▶ **ASSIGNED TASK 1**
In the patent excerpt on starting an LPI engine, what does FIG. 3 show?
▶ **ASSIGNED TASK 2**
Continue the patent excerpt on starting an LPI engine, picking up after its final sentence.

BRIEF DESCRIPTION OF THE DRAWINGS
[0022] FIG. 1 is a schematic diagram of a mild hybrid electric
vehicle according to an exemplary embodiment of the present
disclosure.
[0023] FIG. 2 is a diagram of a fuel supply system of an LPI engine
according to an exemplary embodiment of the present disclosure.
[0024] FIG. 3 is a flowchart of a method for controlling a starting
of an LPI engine according to an exemplary embodiment of the
present disclosure.
DETAILED DESCRIPTION OF THE EMBODIMENTS
[0025] In the following detailed description, the present
disclosure will be described more fully with reference to the
accompanying drawings, in which exemplary embodiments of the
disclosure are shown. However, the present disclosure is not
limited to the exemplary embodiments which are described herein,
and may be modified in various different ways.
[0026] Parts which are not related with the description are omitted
for clearly describing the exemplary embodiment of the present
disclosure, and like reference numerals refer to like or similar
elements throughout the specification.

▶ **DATASET CONTENT**
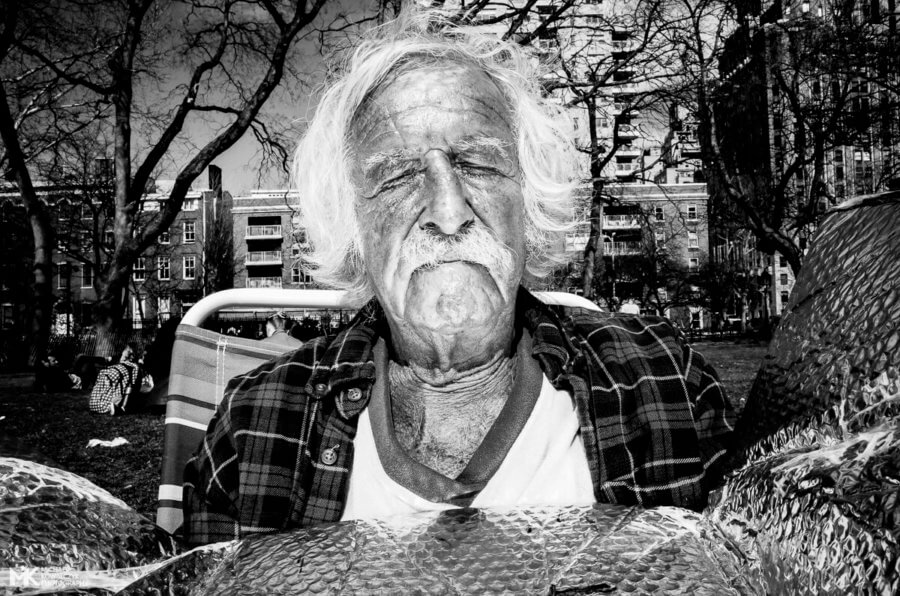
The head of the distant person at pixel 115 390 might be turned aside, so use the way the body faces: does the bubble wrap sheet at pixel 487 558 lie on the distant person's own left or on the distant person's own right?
on the distant person's own right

▶ **ANSWER AREA 1**
A flowchart of a method for controlling a starting of an LPI engine according to an exemplary embodiment of the present disclosure.

▶ **ANSWER AREA 2**
[0027] Since each component shown in the drawings is illustrated
for easy description, the present disclosure is not particularly
limited to the components illustrated in the drawings.
[0028] FIG. 1 is a schematic diagram of a mild hybrid electric
vehicle according to an exemplary embodiment of the present
disclosure.
[0029] As shown in FIG. 1, a mild hybrid electric vehicle according
to an exemplary embodiment of the present disclosure may include a
liquefied petroleum injection (LPI) engine 10, a transmission 20, a
mild hybrid starter & generator (MHSG) 30, a battery 40, a
differential gear apparatus 50, a wheel 60, a data detector 70 and
a controller 80.
[0030] In connection with torque transmission of the mild hybrid
electric vehicle, torque generated from the LPI engine 10 may be
transmitted to an input shaft of the transmission 20, and torque
output from an output shaft of the transmission 20 may be
transmitted to an axle via the differential gear apparatus 50. The
axle rotates the wheel 60 such that the mild hybrid electric
vehicle runs by the torque generated from the LPI engine 10.
[0031] The MHSG 30 starts the LPI engine 10 or generates
electricity according to an output of the LPI engine 10. In
addition, the MHSG 30 may assist torque of the LPI engine 10. In
other words, torque of the LPI engine 10 is used as main torque and
torque of the MHSG 30 is used as auxiliary torque. The LPI engine
10 and the MHSG 30 may be connected to each other through a belt
32.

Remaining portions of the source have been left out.